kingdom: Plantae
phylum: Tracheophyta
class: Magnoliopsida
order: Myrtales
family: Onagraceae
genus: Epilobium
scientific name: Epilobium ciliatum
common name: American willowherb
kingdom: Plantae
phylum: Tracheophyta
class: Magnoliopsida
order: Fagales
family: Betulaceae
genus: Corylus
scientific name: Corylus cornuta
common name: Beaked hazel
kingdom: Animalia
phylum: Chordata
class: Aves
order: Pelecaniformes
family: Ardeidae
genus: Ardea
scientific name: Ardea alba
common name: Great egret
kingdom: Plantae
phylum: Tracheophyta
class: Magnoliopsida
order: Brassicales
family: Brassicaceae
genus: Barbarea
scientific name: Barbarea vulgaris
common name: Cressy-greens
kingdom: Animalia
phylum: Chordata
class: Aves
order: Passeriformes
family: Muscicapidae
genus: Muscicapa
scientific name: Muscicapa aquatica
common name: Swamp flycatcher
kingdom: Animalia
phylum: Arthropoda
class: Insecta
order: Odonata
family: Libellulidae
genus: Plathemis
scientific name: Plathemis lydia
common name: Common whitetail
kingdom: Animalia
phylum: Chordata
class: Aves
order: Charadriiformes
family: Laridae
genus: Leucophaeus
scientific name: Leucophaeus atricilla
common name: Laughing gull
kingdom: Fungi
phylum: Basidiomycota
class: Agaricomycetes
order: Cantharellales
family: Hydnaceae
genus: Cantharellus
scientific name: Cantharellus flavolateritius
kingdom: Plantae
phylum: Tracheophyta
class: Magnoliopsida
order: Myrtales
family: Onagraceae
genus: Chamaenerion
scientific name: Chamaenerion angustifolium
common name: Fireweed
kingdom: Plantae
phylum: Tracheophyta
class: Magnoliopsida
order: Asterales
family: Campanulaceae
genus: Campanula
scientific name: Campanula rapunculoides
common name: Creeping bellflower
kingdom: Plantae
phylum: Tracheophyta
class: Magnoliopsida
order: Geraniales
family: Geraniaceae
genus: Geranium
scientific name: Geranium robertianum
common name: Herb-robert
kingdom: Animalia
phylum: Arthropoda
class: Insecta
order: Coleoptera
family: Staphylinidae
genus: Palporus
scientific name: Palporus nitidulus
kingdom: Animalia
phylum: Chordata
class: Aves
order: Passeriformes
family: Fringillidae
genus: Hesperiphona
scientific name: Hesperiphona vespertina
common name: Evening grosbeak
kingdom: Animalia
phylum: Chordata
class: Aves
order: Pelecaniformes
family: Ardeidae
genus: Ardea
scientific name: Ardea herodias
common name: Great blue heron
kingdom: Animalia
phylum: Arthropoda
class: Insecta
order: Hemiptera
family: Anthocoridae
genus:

-*-*-

**Exercise goal**. Rewrite all of the lines above as a JSON list of strings, with one string for each line and any blank lines left out.

**The completed task**.
[
  "kingdom: Plantae",
  "phylum: Tracheophyta",
  "class: Magnoliopsida",
  "order: Myrtales",
  "family: Onagraceae",
  "genus: Epilobium",
  "scientific name: Epilobium ciliatum",
  "common name: American willowherb",
  "kingdom: Plantae",
  "phylum: Tracheophyta",
  "class: Magnoliopsida",
  "order: Fagales",
  "family: Betulaceae",
  "genus: Corylus",
  "scientific name: Corylus cornuta",
  "common name: Beaked hazel",
  "kingdom: Animalia",
  "phylum: Chordata",
  "class: Aves",
  "order: Pelecaniformes",
  "family: Ardeidae",
  "genus: Ardea",
  "scientific name: Ardea alba",
  "common name: Great egret",
  "kingdom: Plantae",
  "phylum: Tracheophyta",
  "class: Magnoliopsida",
  "order: Brassicales",
  "family: Brassicaceae",
  "genus: Barbarea",
  "scientific name: Barbarea vulgaris",
  "common name: Cressy-greens",
  "kingdom: Animalia",
  "phylum: Chordata",
  "class: Aves",
  "order: Passeriformes",
  "family: Muscicapidae",
  "genus: Muscicapa",
  "scientific name: Muscicapa aquatica",
  "common name: Swamp flycatcher",
  "kingdom: Animalia",
  "phylum: Arthropoda",
  "class: Insecta",
  "order: Odonata",
  "family: Libellulidae",
  "genus: Plathemis",
  "scientific name: Plathemis lydia",
  "common name: Common whitetail",
  "kingdom: Animalia",
  "phylum: Chordata",
  "class: Aves",
  "order: Charadriiformes",
  "family: Laridae",
  "genus: Leucophaeus",
  "scientific name: Leucophaeus atricilla",
  "common name: Laughing gull",
  "kingdom: Fungi",
  "phylum: Basidiomycota",
  "class: Agaricomycetes",
  "order: Cantharellales",
  "family: Hydnaceae",
  "genus: Cantharellus",
  "scientific name: Cantharellus flavolateritius",
  "kingdom: Plantae",
  "phylum: Tracheophyta",
  "class: Magnoliopsida",
  "order: Myrtales",
  "family: Onagraceae",
  "genus: Chamaenerion",
  "scientific name: Chamaenerion angustifolium",
  "common name: Fireweed",
  "kingdom: Plantae",
  "phylum: Tracheophyta",
  "class: Magnoliopsida",
  "order: Asterales",
  "family: Campanulaceae",
  "genus: Campanula",
  "scientific name: Campanula rapunculoides",
  "common name: Creeping bellflower",
  "kingdom: Plantae",
  "phylum: Tracheophyta",
  "class: Magnoliopsida",
  "order: Geraniales",
  "family: Geraniaceae",
  "genus: Geranium",
  "scientific name: Geranium robertianum",
  "common name: Herb-robert",
  "kingdom: Animalia",
  "phylum: Arthropoda",
  "class: Insecta",
  "order: Coleoptera",
  "family: Staphylinidae",
  "genus: Palporus",
  "scientific name: Palporus nitidulus",
  "kingdom: Animalia",
  "phylum: Chordata",
  "class: Aves",
  "order: Passeriformes",
  "family: Fringillidae",
  "genus: Hesperiphona",
  "scientific name: Hesperiphona vespertina",
  "common name: Evening grosbeak",
  "kingdom: Animalia",
  "phylum: Chordata",
  "class: Aves",
  "order: Pelecaniformes",
  "family: Ardeidae",
  "genus: Ardea",
  "scientific name: Ardea herodias",
  "common name: Great blue heron",
  "kingdom: Animalia",
  "phylum: Arthropoda",
  "class: Insecta",
  "order: Hemiptera",
  "family: Anthocoridae",
  "genus:"
]